Present each line of the entries below that holds the word "Number".

[Data excerpts]
○ ○ ○ ○ ○
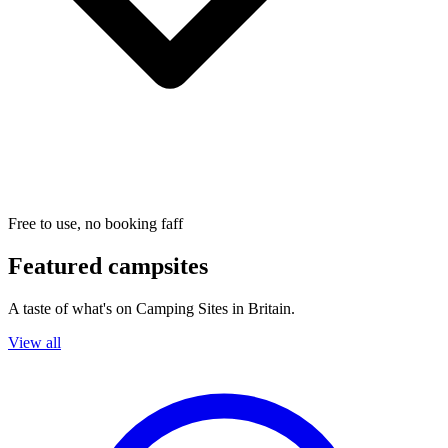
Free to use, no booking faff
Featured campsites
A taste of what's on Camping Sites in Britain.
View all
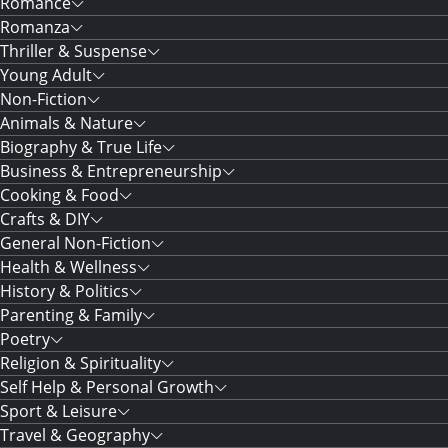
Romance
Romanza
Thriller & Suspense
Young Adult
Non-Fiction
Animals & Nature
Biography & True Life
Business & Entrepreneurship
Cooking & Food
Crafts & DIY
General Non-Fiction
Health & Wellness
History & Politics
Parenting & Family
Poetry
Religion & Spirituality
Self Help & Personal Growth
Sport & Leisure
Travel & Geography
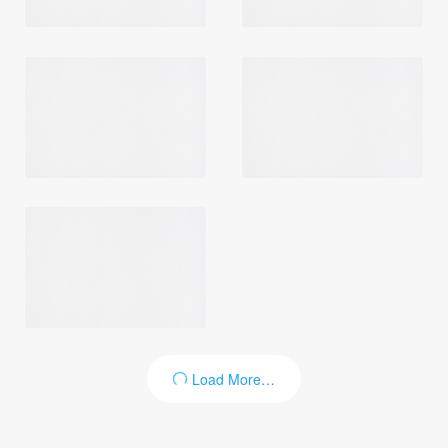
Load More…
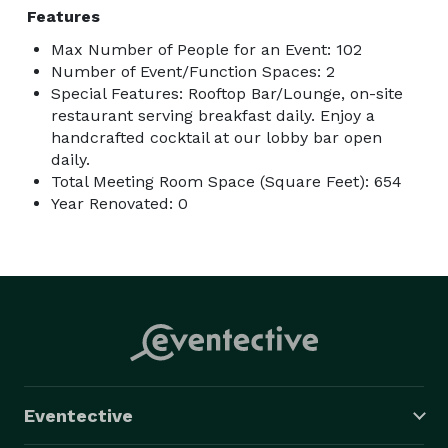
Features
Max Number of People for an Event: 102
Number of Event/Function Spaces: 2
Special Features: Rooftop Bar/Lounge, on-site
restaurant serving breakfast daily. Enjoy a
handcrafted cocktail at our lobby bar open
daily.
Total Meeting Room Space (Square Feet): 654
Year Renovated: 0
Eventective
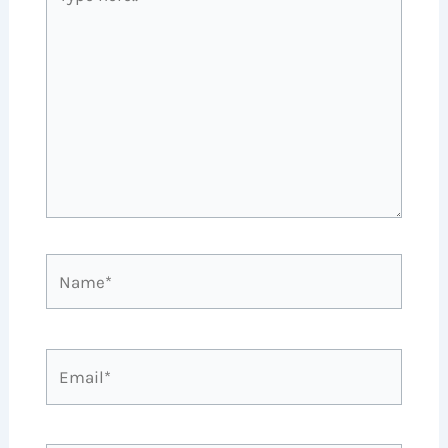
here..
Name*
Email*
○ ○ ○ ○ ○
**YOUR RESPONSE:**
Max Number of People for an Event: 102
Number of Event/Function Spaces: 2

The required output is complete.